Carnaval de rua do Rio será monitorado por câmeras

O carnaval de rua do Rio de Janeiro será monitorado pela prefeitura. Além das 120 câmeras da Companhia de Engenharia de Tráfego (Cet-Rio), que enviam imagens para o Centro de Operações Rio (COR), os 424 blocos e os cerca de três milhões de foliões esperados serão filmados por câmeras instaladas em uma picape - o carro-espião - e numa mochila apelidada de mochila-vigilante.

CLARISSA THOMÉ, Agência Estado

11 de fevereiro de 2011 | 18h46

Os equipamentos serão usados nas áreas em que não há câmeras da Cet-Rio para o monitoramento do trânsito ou nos blocos com maior concentração de pessoas. "Serão os olhos do COR onde não há câmeras fixas. Os equipamentos permitirão tomar decisões mais rapidamente. Se tem um carro estacionado, impedindo a passagem do bloco, mandamos o reboque", afirmou o secretário municipal de Conservação e Serviços Públicos, Carlos Roberto Osório.

_Tarefa A_.
Por favor, diga se cada afirmação concorda com o texto sobre o monitoramento do carnaval e responda sim ou não, citando as palavras do texto que decidem: (i) as 120 câmeras da Cet-Rio enviam imagens para o Centro de Operações Rio; (ii) são esperados cerca de quatro milhões de foliões; (iii) o carro-espião e a mochila-vigilante serão usados somente onde já há câmeras da Cet-Rio.
_Tarefa B_.
Retome o texto sobre o monitoramento do carnaval a partir da última frase e escreva a continuação.
As linhas a seguir não são necessárias.

_Linhas exibidas_.
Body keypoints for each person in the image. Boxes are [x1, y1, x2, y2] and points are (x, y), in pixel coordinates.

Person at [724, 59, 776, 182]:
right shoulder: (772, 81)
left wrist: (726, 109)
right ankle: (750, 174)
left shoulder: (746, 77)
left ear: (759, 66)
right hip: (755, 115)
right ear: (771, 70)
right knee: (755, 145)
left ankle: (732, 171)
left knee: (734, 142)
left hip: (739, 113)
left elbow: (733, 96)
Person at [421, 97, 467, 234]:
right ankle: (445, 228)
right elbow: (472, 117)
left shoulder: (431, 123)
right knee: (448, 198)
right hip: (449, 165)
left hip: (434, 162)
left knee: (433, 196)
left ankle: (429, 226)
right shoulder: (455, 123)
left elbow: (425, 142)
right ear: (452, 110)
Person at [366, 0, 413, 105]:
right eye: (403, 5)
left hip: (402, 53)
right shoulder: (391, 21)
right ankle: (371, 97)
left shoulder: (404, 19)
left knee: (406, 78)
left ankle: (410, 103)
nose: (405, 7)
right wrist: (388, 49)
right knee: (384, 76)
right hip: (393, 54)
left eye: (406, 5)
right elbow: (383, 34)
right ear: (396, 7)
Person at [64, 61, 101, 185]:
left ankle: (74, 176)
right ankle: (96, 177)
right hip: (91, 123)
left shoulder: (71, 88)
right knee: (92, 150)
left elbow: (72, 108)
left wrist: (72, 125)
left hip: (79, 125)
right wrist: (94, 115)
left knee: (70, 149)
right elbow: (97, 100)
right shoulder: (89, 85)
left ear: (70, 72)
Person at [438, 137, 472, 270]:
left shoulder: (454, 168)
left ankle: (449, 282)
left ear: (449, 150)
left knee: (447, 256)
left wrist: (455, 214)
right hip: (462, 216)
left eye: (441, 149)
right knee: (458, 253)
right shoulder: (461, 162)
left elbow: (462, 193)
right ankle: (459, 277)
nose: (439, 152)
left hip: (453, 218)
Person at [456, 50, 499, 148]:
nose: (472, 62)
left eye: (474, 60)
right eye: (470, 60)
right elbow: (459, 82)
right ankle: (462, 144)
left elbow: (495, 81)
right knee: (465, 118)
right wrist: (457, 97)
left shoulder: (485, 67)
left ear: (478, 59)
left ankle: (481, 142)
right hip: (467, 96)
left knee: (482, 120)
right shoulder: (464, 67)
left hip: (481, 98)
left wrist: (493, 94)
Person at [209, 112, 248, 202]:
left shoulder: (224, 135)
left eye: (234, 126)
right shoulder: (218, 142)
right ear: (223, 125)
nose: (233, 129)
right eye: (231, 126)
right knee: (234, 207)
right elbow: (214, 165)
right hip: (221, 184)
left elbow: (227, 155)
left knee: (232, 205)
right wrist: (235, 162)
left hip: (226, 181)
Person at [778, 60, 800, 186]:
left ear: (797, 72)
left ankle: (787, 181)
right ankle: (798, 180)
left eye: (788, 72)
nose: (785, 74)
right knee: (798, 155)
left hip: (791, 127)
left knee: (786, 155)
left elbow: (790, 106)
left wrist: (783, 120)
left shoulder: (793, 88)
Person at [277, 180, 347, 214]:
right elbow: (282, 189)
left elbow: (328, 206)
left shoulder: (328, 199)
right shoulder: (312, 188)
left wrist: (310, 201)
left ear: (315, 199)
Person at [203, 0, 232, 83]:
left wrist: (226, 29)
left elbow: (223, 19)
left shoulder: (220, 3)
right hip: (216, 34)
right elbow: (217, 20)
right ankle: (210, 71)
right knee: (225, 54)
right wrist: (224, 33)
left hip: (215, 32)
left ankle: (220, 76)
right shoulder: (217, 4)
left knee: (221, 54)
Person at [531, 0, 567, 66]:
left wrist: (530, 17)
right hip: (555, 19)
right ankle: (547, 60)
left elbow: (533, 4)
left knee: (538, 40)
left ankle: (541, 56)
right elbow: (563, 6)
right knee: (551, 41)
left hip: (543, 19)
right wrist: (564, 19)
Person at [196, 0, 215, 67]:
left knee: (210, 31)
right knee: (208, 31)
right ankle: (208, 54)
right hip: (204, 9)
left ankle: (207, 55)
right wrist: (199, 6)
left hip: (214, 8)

_Espaço da resposta A_.
(i) Sim: "Além das 120 câmeras da Companhia de Engenharia de Tráfego (Cet-Rio), que enviam imagens para o Centro de Operações Rio (COR)"
(ii) Não: "os cerca de três milhões de foliões esperados"
(iii) Não: "Os equipamentos serão usados nas áreas em que não há câmeras da Cet-Rio para o monitoramento do trânsito ou nos blocos com maior concentração de pessoas."

_Espaço da resposta B_.
O software IPública foi criado pela empresa carioca Total TI numa parceria com a Microsoft, ao custo de R$ 8 milhões. O equipamento já foi testado no Réveillon, quando apontou desde tumultos na orla a caçambas de lixo deixadas em local errado. A câmera do carro capta e envia imagens em movimento em 360 graus e em tempo real. Já a mochila, que pesa 20 quilos, será usadas nos lugares em que a picape não pode passar. O equipamento filma, mas envia apenas a foto do problema a ser resolvido para o Centro de Operações.

Este será o primeiro carnaval "big brother" na capital fluminense. O COR, que concentra 30 órgãos municipais e recebe imagens de câmeras de trânsito e de concessionárias de serviços públicos, foi inaugurado em dezembro. A centralização de serviços permitirá deslocar equipes, interditar vias e desviar o tráfego, caso o número de foliões ultrapasse o esperado, por exemplo.